After a decline in prices of edible oils in 2009, the prices have been rising because of global prices and inadequate oilseed production, minister for food and public distribution KV Thomas said.
The food ministrys assessment says that during the last three years, global prices of major edible oils such as crude palm oil, soyabean oil, sunflower oil and RB palmolein have increased by 63%, 59%, 49% and 48%, respectively.
On the production front, the country is far from achieving self-sufficiency because of rising demand.
There is a gap between demand and supply of edible oils in the country and about half of the demand of edible oils is met through imports, Thomas said.
The food ministrys analysis says the prices of edible oils rose sharply in 2008, and then declined in the subsequent year. Since 2010, the price of all major edible oils has risen by more than 25%, attributed mainly to a rise in global crude price and a sharp increase in domestic demand.

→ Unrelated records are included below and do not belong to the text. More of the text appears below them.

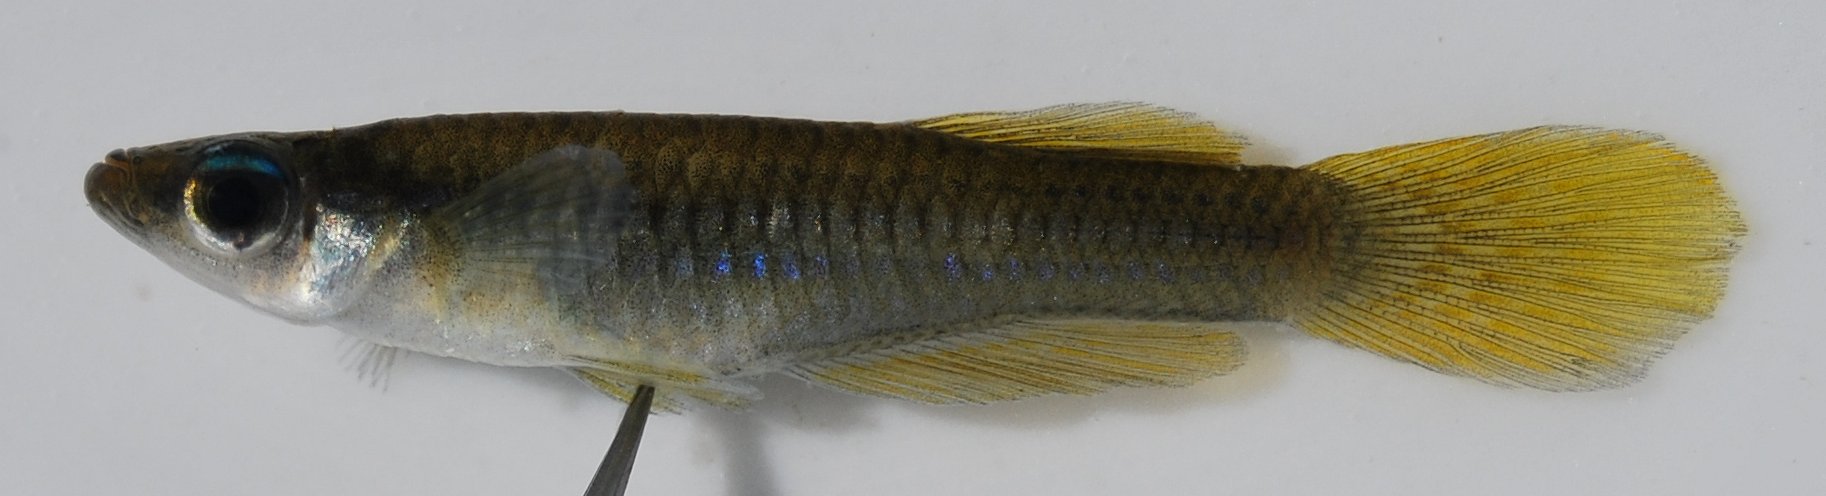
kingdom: Animalia
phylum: Chordata
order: Cyprinodontiformes
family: Poeciliidae
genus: Micropanchax
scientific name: Micropanchax johnstoni
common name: Johnston's topminnow
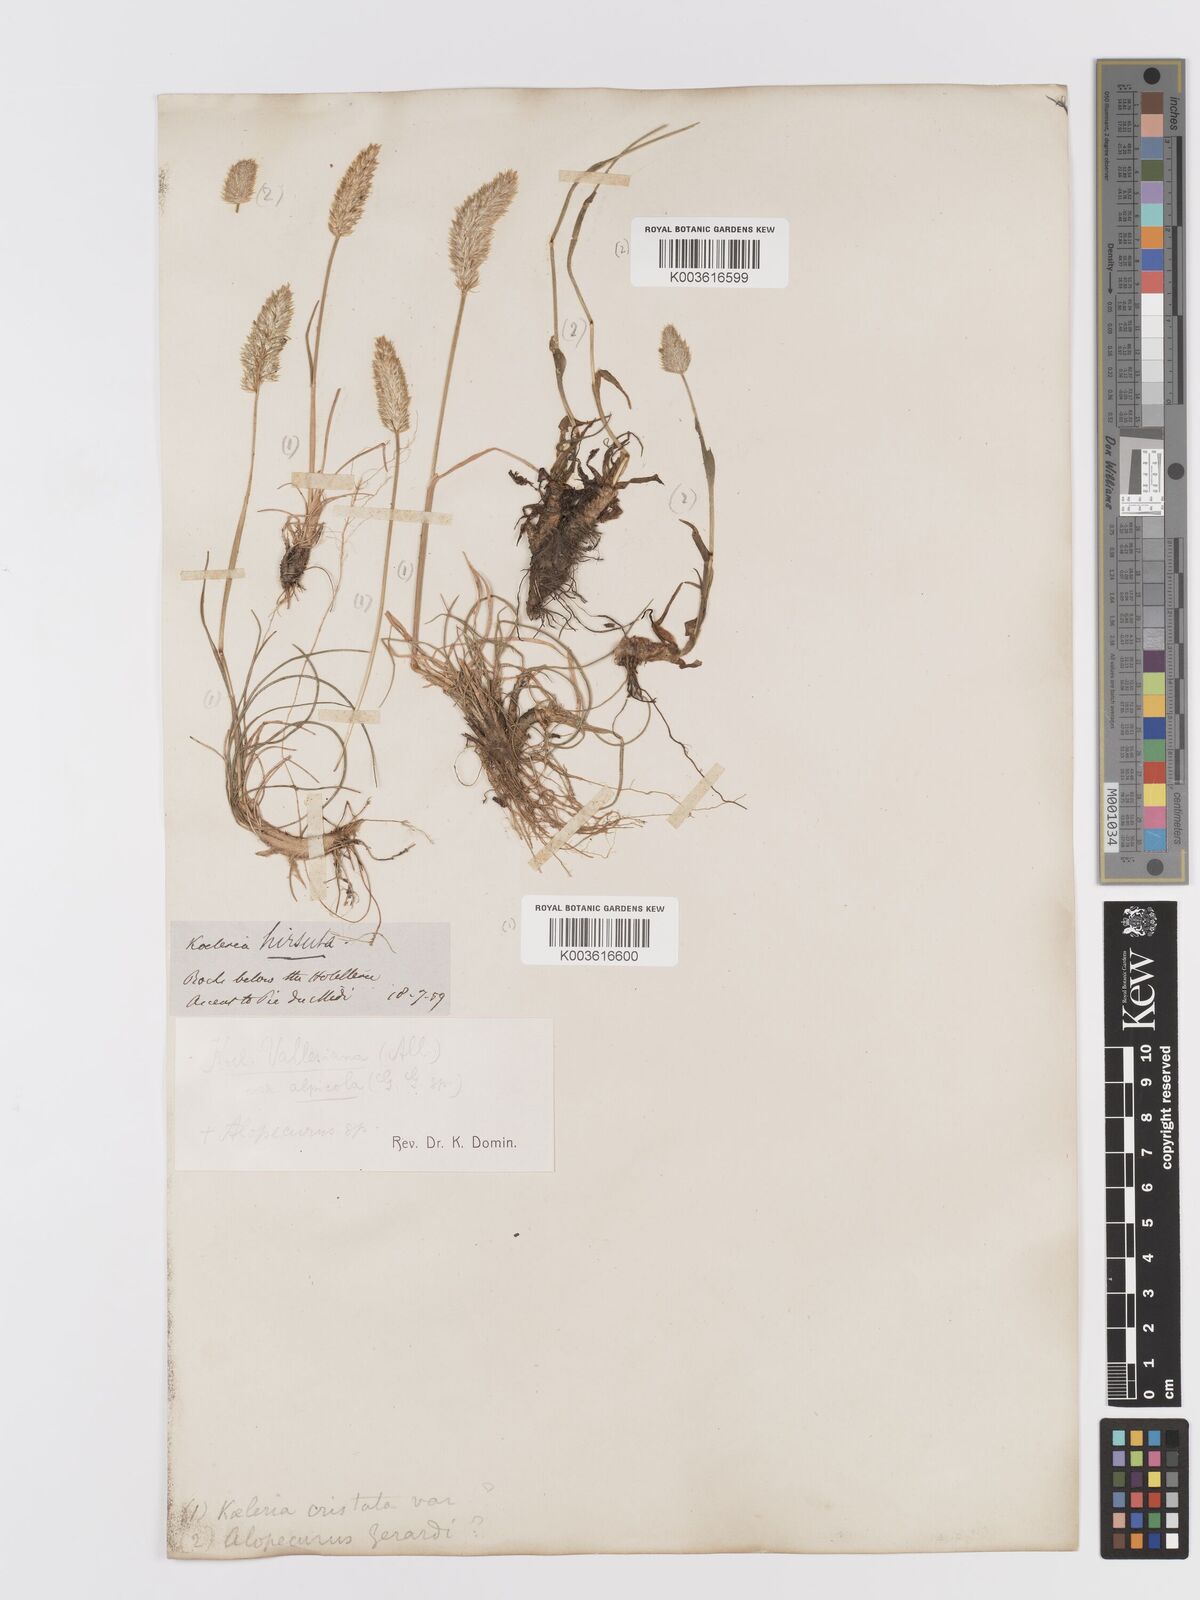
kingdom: Plantae
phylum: Tracheophyta
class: Liliopsida
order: Poales
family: Poaceae
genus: Koeleria
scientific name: Koeleria vallesiana
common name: Somerset hair-grass
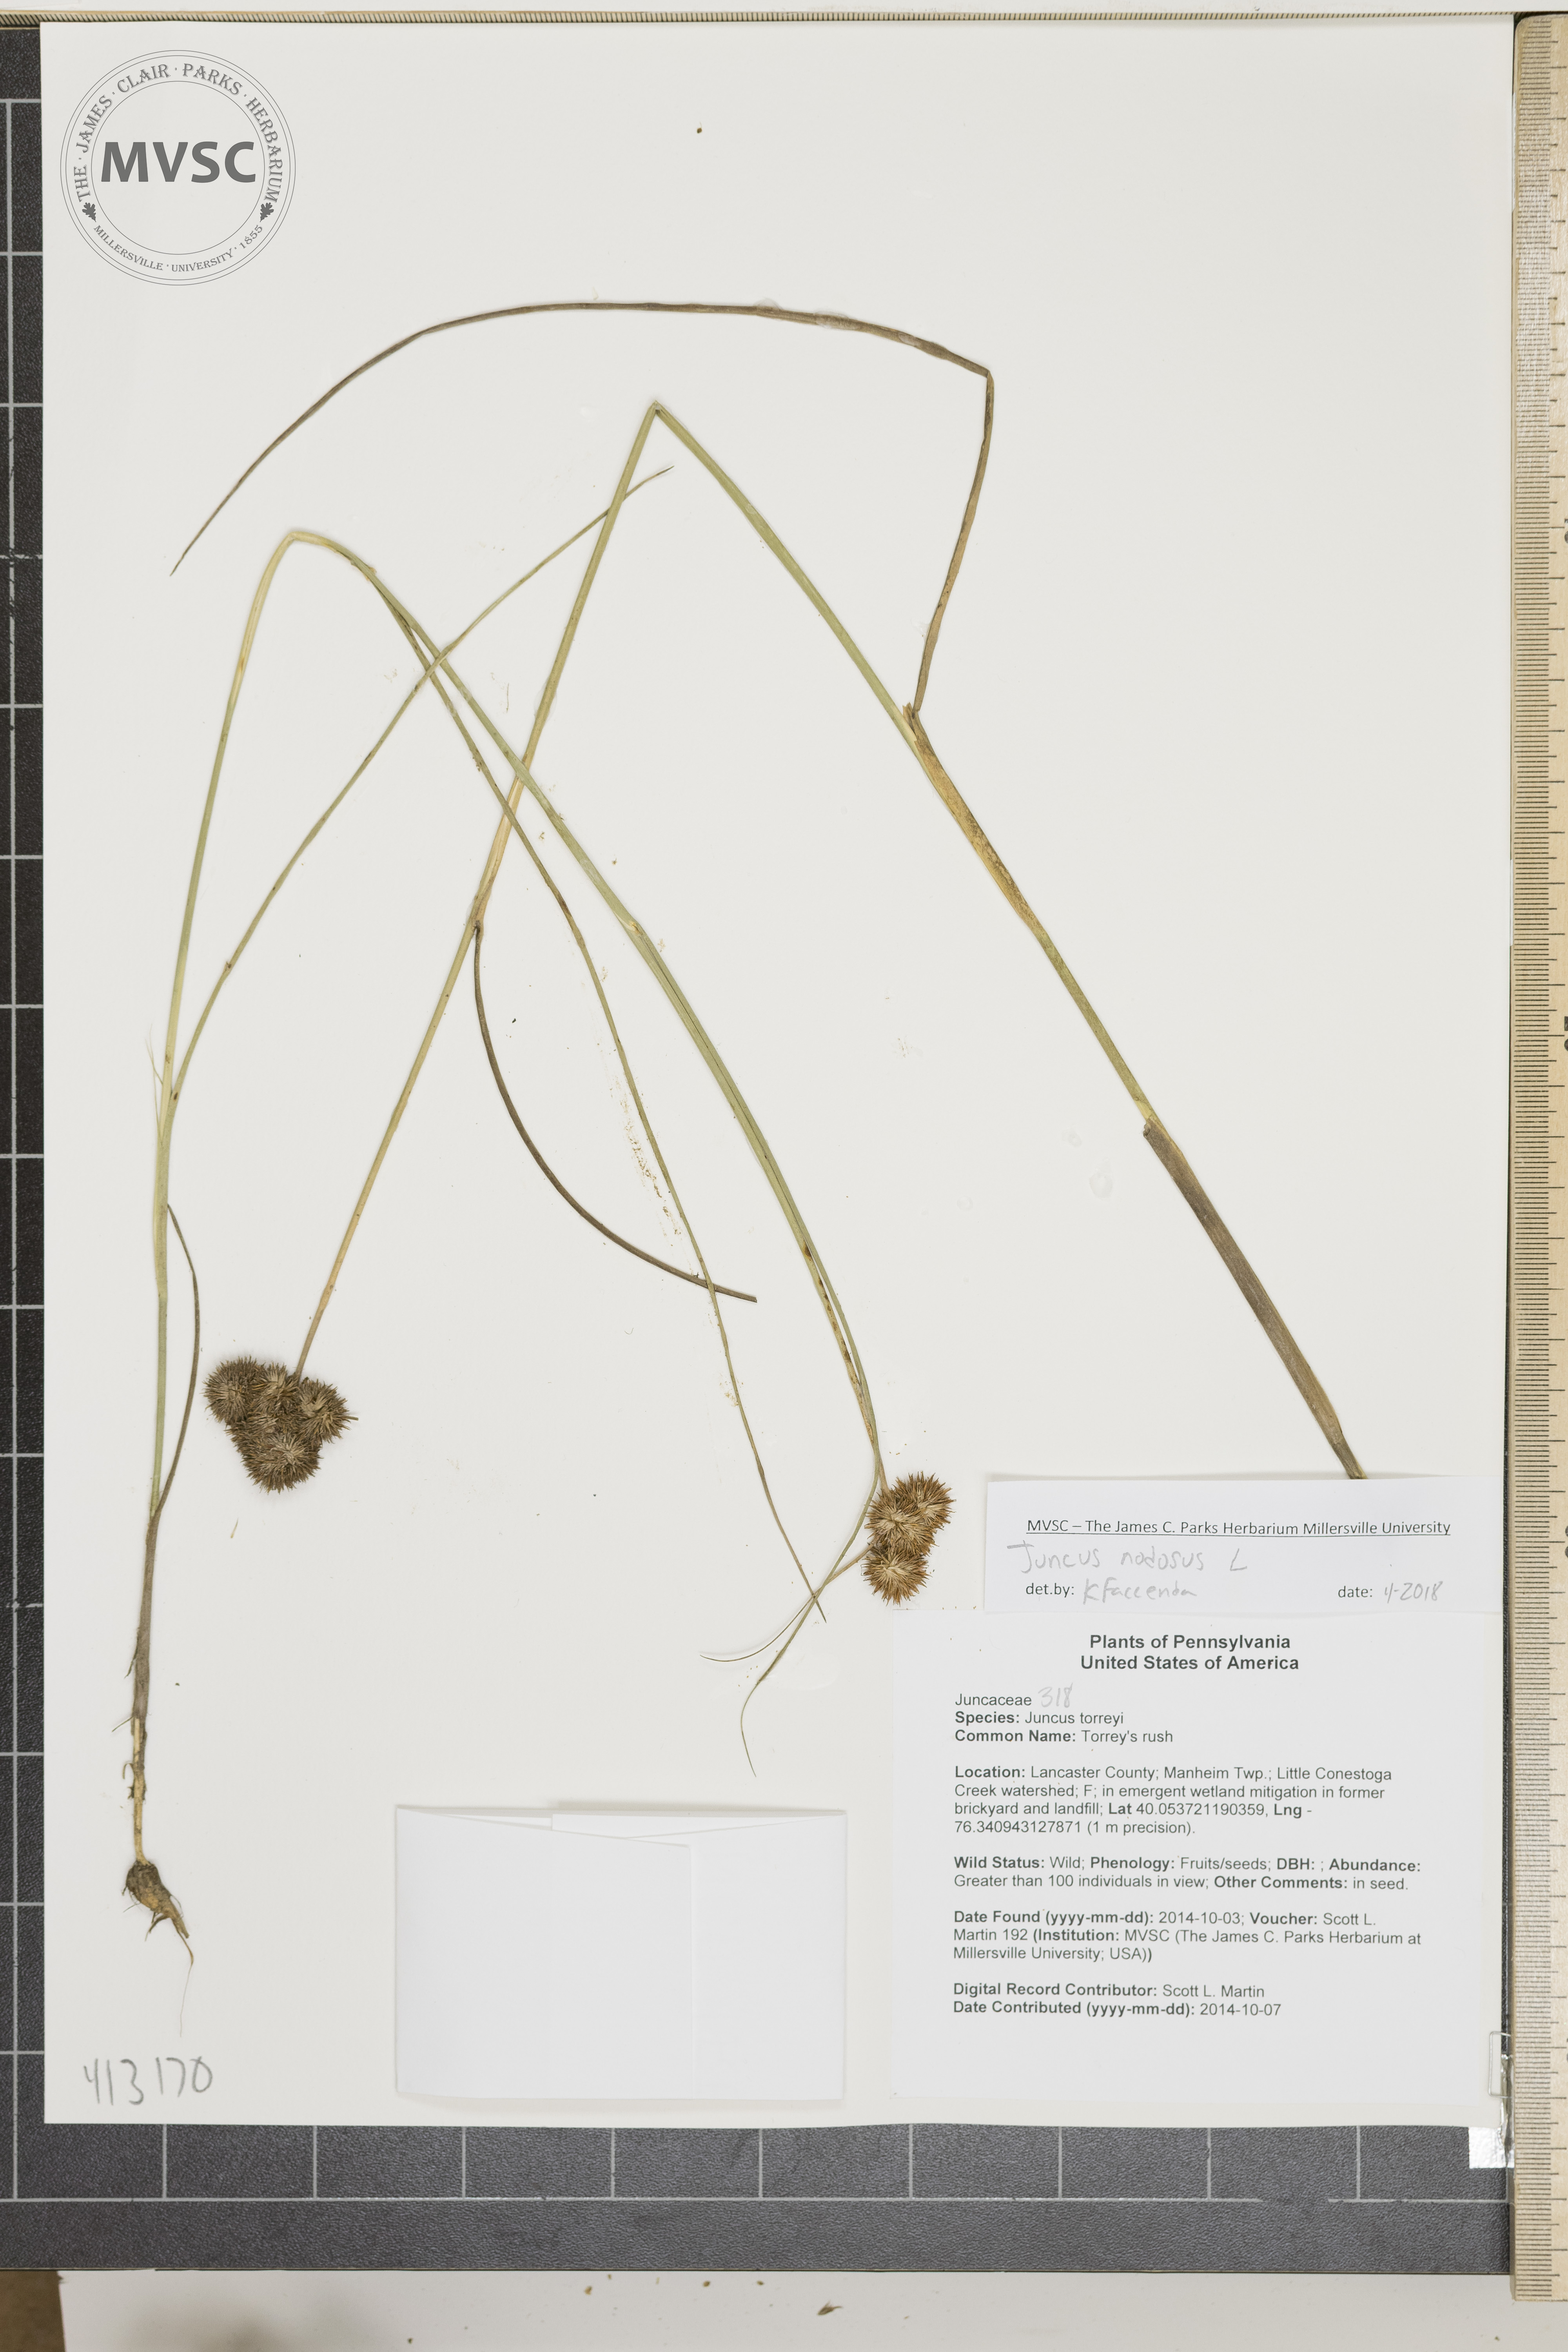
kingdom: Plantae
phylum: Tracheophyta
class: Liliopsida
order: Poales
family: Juncaceae
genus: Juncus
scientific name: Juncus nodosus
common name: Torrey's rush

According to FE analysis, the retail price of refined soyabean oil has risen to between R80 and R85 a litre from R60 a litre in 2009. Even the price of mustard oil has moved to R105 per kg from R85 per kg a year back.
Recently, the US Department of Agriculture had announced that Indias vegetable oil consumption is expected to be around 17.1 million tonne (mt), while production is expected around 7.3 mt.
In the current year, India is likely to import 7.6 mt of palm oil, 1.1 mt of soybean oil, 1 mt of sunflower oil and 10,000 tonne of other edible oils, mainly from Indonesia and Malaysia
In a bid to stem the rise in edible oil prices, the government has reduced import duties on crude and refined edible oils to 7.5%.
Besides, the export of edible oils has been banned except for coconut oil, oil sourced from minor forest produce and branded oils in small consumer packs within quantitative limits.